> [WHAT YOU ARE ASKED TO DO]: Put every line of text from the records below into a JSON list of strings, one string per line, with blank lines skipped and the pictures left out.

> [THE INPUT]:
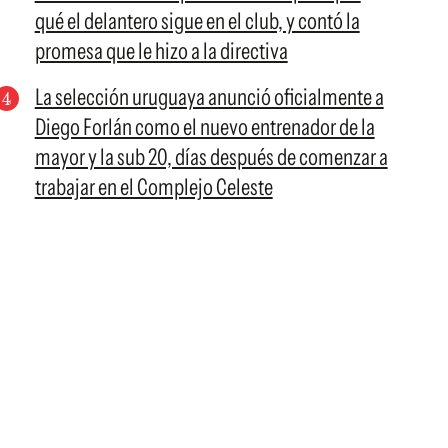
qué el delantero sigue en el club, y contó la
promesa que le hizo a la directiva
La selección uruguaya anunció oficialmente a
Diego Forlán como el nuevo entrenador de la
mayor y la sub 20, días después de comenzar a
trabajar en el Complejo Celeste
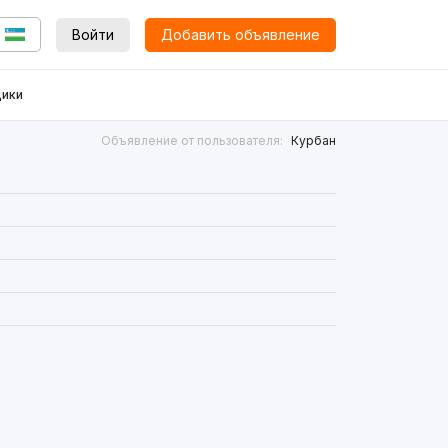
Войти
Добавить объявление
ики
Объявление от пользователя:
Курбан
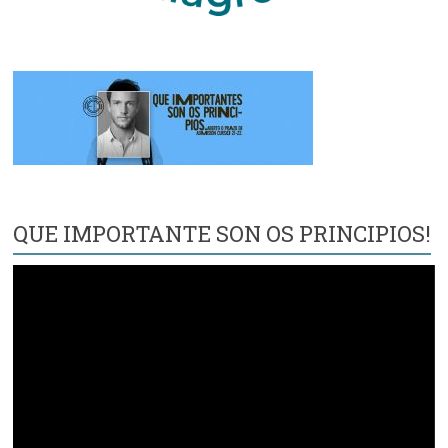
QUE IMPORTANTE SON OS PRINCIPIOS!
Reproductor
de
vídeo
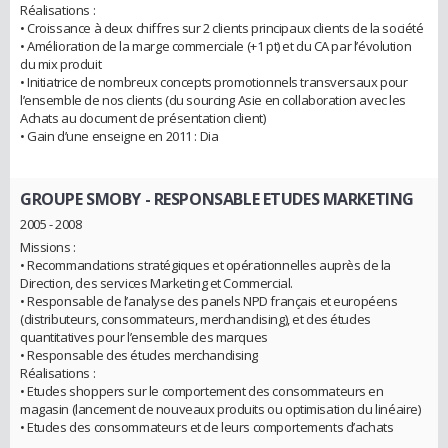
Réalisations :
• Croissance à deux chiffres sur 2 clients principaux clients de la société
• Amélioration de la marge commerciale (+1 pt) et du CA par l’évolution
du mix produit
• Initiatrice de nombreux concepts promotionnels transversaux pour
l’ensemble de nos clients (du sourcing Asie en collaboration avec les
Achats au document de présentation client)
• Gain d’une enseigne en 2011 : Dia
GROUPE SMOBY
- RESPONSABLE ETUDES MARKETING
2005 - 2008
Missions :
• Recommandations stratégiques et opérationnelles auprès de la
Direction, des services Marketing et Commercial.
• Responsable de l’analyse des panels NPD français et européens
(distributeurs, consommateurs, merchandising), et des études
quantitatives pour l’ensemble des marques
• Responsable des études merchandising
Réalisations :
• Etudes shoppers sur le comportement des consommateurs en
magasin (lancement de nouveaux produits ou optimisation du linéaire)
• Etudes des consommateurs et de leurs comportements d’achats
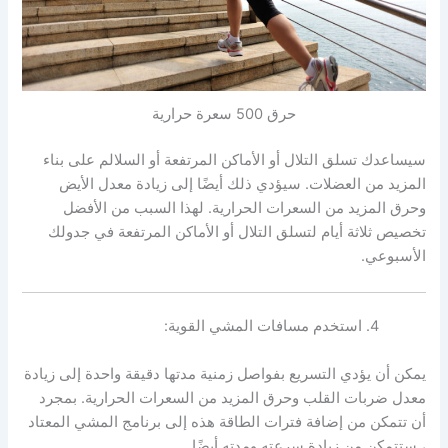
حرق 500 سعرة حرارية
سيساعدك تسلق التلال أو الأماكن المرتفعة أو السلالم على بناء
المزيد من العضلات. سيؤدي ذلك أيضًا إلى زيادة معدل الأيض
وحرق المزيد من السعرات الحرارية. لهذا السبب من الأفضل
تخصيص ثلاثة أيام لتسلق التلال أو الأماكن المرتفعة في جدولك
الأسبوعي.
استخدم مسافات المشي القوية:
يمكن أن يؤدي التسريع بفواصل زمنية مدتها دقيقة واحدة إلى زيادة
معدل ضربات القلب وحرق المزيد من السعرات الحرارية. بمجرد
أن تتمكن من إضافة فترات الطاقة هذه إلى برنامج المشي المعتاد
، ستتمكن من زيادة سرعته ومدته أيضًا.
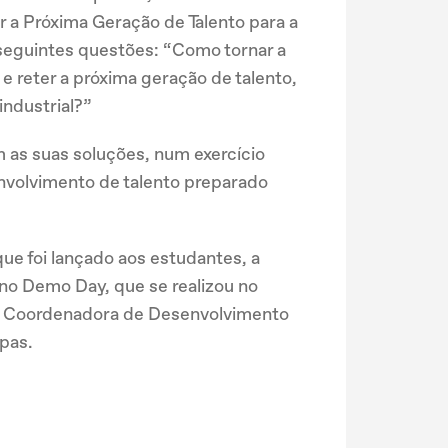
 a Próxima Geração de Talento para a
 seguintes questões: “Como tornar a
e reter a próxima geração de talento,
industrial?”
 as suas soluções, num exercício
nvolvimento de talento preparado
ue foi lançado aos estudantes, a
o Demo Day, que se realizou no
ro, Coordenadora de Desenvolvimento
pas.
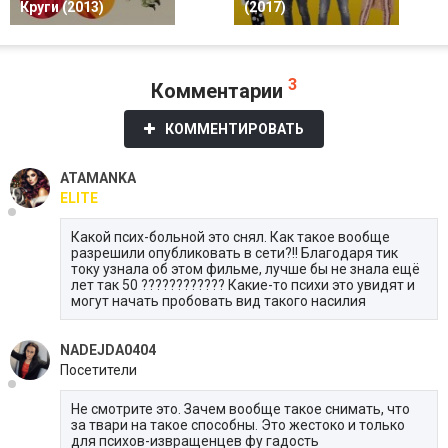
Круги (2013)
(2017)
3
Комментарии
КОММЕНТИРОВАТЬ
ATAMANKA
ELITE
Какой псих-больной это снял. Как такое вообще
разрешили опубликовать в сети?!! Благодаря тик
току узнала об этом фильме, лучше бы не знала ещё
лет так 50 ???????????? Какие-то психи это увидят и
могут начать пробовать вид такого насилия
NADEJDA0404
Посетители
Не смотрите это. Зачем вообще такое снимать, что
за твари на такое способны. Это жестоко и только
для психов-извращенцев фу гадость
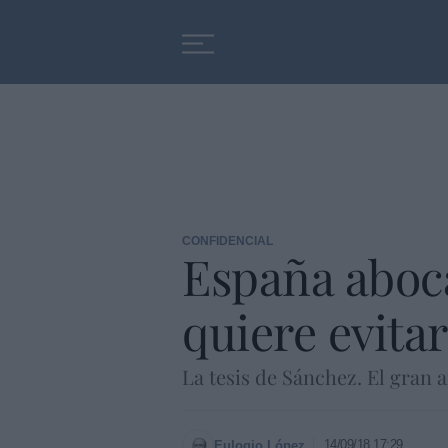
Educación
Entrevistas
CONFIDENCIAL
España aboca
quiere evita
La tesis de Sánchez. El gran 
14/09/18 17:29
Eulogio López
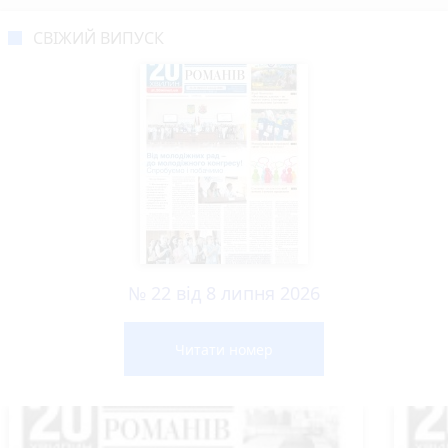
СВІЖИЙ ВИПУСК
№ 22 від 8 липня 2026
Читати номер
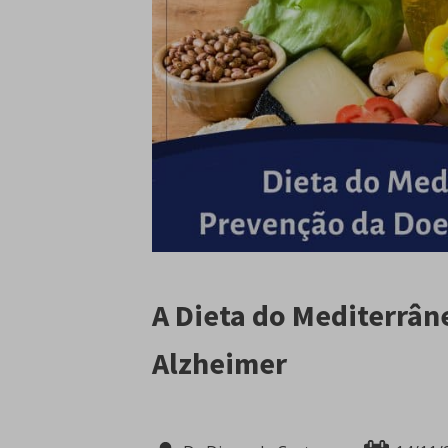
A Dieta do Mediterrâ
Alzheimer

> [EXERCISE ANSWER]:
[
  "qué el delantero sigue en el club, y contó la",
  "promesa que le hizo a la directiva",
  "La selección uruguaya anunció oficialmente a",
  "Diego Forlán como el nuevo entrenador de la",
  "mayor y la sub 20, días después de comenzar a",
  "trabajar en el Complejo Celeste",
  "Войти",
  "Добавить объявление",
  "ики",
  "Объявление от пользователя:",
  "Курбан",
  "QUE IMPORTANTE SON OS PRINCIPIOS!",
  "Reproductor",
  "de",
  "vídeo",
  "Réalisations :",
  "• Croissance à deux chiffres sur 2 clients principaux clients de la société",
  "• Amélioration de la marge commerciale (+1 pt) et du CA par l’évolution",
  "du mix produit",
  "• Initiatrice de nombreux concepts promotionnels transversaux pour",
  "l’ensemble de nos clients (du sourcing Asie en collaboration avec les",
  "Achats au document de présentation client)",
  "• Gain d’une enseigne en 2011 : Dia",
  "GROUPE SMOBY",
  "- RESPONSABLE ETUDES MARKETING",
  "2005 - 2008",
  "Missions :",
  "• Recommandations stratégiques et opérationnelles auprès de la",
  "Direction, des services Marketing et Commercial.",
  "• Responsable de l’analyse des panels NPD français et européens",
  "(distributeurs, consommateurs, merchandising), et des études",
  "quantitatives pour l’ensemble des marques",
  "• Responsable des études merchandising",
  "Réalisations :",
  "• Etudes shoppers sur le comportement des consommateurs en",
  "magasin (lancement de nouveaux produits ou optimisation du linéaire)",
  "• Etudes des consommateurs et de leurs comportements d’achats",
  "حرق 500 سعرة حرارية",
  "سيساعدك تسلق التلال أو الأماكن المرتفعة أو السلالم على بناء",
  "المزيد من العضلات. سيؤدي ذلك أيضًا إلى زيادة معدل الأيض",
  "وحرق المزيد من السعرات الحرارية. لهذا السبب من الأفضل",
  "تخصيص ثلاثة أيام لتسلق التلال أو الأماكن المرتفعة في جدولك",
  "الأسبوعي.",
  "استخدم مسافات المشي القوية:",
  "يمكن أن يؤدي التسريع بفواصل زمنية مدتها دقيقة واحدة إلى زيادة",
  "معدل ضربات القلب وحرق المزيد من السعرات الحرارية. بمجرد",
  "أن تتمكن من إضافة فترات الطاقة هذه إلى برنامج المشي المعتاد",
  "، ستتمكن من زيادة سرعته ومدته أيضًا.",
  " a Próxima Geração de Talento para a",
  " seguintes questões: “Como tornar a",
  "e reter a próxima geração de talento,",
  "industrial?”",
  " as suas soluções, num exercício",
  "nvolvimento de talento preparado",
  "ue foi lançado aos estudantes, a",
  "o Demo Day, que se realizou no",
  "ro, Coordenadora de Desenvolvimento",
  "pas.",
  "Круги (2013)",
  "(2017)",
  "3",
  "Комментарии",
  "КОММЕНТИРОВАТЬ",
  "ATAMANKA",
  "ELITE",
  "Какой псих-больной это снял. Как такое вообще",
  "разрешили опубликовать в сети?!! Благодаря тик",
  "току узнала об этом фильме, лучше бы не знала ещё",
  "лет так 50 ???????????? Какие-то психи это увидят и",
  "могут начать пробовать вид такого насилия",
  "NADEJDA0404",
  "Посетители",
  "Не смотрите это. Зачем вообще такое снимать, что",
  "за твари на такое способны. Это жестоко и только",
  "для психов-извращенцев фу гадость",
  "Educación",
  "Entrevistas",
  "CONFIDENCIAL",
  "España aboca",
  "quiere evita",
  "La tesis de Sánchez. El gran ",
  "14/09/18 17:29",
  "Eulogio López",
  "СВІЖИЙ ВИПУСК",
  "№ 22 від 8 липня 2026",
  "Читати номер",
  "A Dieta do Mediterrâ",
  "Alzheimer"
]